• [Exercise]:
First find the line with "シンプルな記法による簡単な言" in the entries below, then set down exactly every line through the line with "日本においても、美大など情報", that line included.

• [Records]:
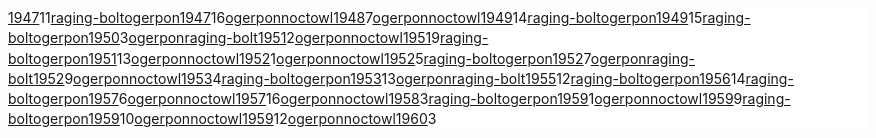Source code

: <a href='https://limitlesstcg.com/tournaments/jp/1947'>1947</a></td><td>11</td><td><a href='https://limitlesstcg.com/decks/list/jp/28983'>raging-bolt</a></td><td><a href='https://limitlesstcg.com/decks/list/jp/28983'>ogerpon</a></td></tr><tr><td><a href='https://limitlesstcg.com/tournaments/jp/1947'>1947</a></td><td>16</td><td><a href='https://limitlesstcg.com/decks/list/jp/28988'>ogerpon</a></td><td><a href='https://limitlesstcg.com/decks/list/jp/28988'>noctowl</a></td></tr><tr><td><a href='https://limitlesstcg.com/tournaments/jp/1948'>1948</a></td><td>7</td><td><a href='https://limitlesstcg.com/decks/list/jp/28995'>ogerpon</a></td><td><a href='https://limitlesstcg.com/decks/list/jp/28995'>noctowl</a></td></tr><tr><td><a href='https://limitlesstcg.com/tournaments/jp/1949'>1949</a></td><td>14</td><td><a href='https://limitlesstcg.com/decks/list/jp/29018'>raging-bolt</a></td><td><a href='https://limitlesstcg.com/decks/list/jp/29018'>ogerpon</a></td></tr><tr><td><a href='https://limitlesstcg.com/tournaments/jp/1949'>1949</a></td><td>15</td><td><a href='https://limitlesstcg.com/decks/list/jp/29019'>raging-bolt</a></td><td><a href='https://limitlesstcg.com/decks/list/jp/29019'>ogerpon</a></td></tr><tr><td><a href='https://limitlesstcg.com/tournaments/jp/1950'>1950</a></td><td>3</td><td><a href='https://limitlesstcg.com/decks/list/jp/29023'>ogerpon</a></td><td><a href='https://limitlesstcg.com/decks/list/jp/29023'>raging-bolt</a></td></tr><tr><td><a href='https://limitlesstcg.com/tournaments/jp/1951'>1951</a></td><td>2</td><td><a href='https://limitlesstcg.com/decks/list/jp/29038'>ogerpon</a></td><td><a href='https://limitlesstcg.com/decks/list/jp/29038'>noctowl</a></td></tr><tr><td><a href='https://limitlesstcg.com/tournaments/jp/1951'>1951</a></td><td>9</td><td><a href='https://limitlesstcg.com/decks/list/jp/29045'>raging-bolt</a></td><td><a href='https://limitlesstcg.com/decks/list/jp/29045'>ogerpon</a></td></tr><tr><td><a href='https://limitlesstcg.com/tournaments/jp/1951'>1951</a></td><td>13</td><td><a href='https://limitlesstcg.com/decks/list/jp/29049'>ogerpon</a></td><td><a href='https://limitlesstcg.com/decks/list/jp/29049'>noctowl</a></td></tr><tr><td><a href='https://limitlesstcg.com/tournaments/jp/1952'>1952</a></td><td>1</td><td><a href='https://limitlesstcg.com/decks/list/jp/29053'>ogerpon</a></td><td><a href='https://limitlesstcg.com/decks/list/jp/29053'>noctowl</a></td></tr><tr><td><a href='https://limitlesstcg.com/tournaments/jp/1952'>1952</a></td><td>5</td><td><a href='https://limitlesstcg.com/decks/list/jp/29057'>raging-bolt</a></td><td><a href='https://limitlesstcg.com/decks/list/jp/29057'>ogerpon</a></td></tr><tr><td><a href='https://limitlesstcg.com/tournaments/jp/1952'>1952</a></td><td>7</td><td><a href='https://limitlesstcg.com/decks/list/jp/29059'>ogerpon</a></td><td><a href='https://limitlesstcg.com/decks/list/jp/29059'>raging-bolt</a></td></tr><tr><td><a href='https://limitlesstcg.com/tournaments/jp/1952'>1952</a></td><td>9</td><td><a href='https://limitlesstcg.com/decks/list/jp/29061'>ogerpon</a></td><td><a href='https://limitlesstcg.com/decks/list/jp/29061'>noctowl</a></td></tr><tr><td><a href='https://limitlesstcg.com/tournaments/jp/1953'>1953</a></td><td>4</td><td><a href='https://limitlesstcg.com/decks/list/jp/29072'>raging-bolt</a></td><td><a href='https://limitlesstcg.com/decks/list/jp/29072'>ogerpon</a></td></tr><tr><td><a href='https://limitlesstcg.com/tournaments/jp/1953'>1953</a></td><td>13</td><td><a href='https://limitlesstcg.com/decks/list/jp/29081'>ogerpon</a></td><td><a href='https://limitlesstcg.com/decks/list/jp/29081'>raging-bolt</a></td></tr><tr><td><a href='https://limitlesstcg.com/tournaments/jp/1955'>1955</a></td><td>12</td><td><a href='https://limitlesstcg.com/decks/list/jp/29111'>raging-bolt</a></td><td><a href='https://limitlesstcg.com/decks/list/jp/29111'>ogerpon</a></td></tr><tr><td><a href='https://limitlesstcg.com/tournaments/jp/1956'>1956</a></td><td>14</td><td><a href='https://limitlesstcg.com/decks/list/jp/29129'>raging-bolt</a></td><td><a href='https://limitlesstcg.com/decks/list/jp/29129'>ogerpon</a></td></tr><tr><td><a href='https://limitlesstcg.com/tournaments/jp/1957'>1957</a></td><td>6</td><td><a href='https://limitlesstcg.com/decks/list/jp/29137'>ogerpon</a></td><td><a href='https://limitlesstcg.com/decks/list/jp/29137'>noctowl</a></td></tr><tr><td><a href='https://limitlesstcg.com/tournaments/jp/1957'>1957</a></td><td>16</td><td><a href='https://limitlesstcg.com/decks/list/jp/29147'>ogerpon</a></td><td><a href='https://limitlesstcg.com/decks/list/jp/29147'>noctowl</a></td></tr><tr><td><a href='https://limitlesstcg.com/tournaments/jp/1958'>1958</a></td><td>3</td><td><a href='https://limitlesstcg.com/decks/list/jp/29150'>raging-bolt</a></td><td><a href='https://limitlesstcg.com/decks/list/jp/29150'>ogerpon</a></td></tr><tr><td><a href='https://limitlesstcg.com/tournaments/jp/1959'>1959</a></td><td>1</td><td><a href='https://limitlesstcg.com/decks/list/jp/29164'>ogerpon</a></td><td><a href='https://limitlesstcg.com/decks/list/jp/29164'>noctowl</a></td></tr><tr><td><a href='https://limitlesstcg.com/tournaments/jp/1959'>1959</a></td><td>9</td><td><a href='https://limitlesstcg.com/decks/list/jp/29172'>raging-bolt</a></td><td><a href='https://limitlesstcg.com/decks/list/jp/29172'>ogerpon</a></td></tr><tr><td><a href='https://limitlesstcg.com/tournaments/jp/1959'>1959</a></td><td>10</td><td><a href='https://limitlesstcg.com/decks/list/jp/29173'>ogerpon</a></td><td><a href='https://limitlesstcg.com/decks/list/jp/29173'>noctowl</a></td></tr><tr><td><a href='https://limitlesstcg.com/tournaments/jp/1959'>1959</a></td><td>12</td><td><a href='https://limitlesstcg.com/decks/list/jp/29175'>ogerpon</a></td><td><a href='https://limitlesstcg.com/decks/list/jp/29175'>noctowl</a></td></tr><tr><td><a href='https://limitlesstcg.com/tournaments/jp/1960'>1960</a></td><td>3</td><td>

...

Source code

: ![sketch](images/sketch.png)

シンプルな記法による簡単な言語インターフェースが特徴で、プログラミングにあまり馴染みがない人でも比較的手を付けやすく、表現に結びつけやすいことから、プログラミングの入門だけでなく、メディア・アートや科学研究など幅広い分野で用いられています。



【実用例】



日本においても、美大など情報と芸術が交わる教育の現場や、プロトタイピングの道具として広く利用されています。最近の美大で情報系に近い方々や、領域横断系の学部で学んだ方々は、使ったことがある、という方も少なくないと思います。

• [Problem solution]:
シンプルな記法による簡単な言語インターフェースが特徴で、プログラミングにあまり馴染みがない人でも比較的手を付けやすく、表現に結びつけやすいことから、プログラミングの入門だけでなく、メディア・アートや科学研究など幅広い分野で用いられています。



【実用例】



日本においても、美大など情報と芸術が交わる教育の現場や、プロトタイピングの道具として広く利用されています。最近の美大で情報系に近い方々や、領域横断系の学部で学んだ方々は、使ったことがある、という方も少なくないと思います。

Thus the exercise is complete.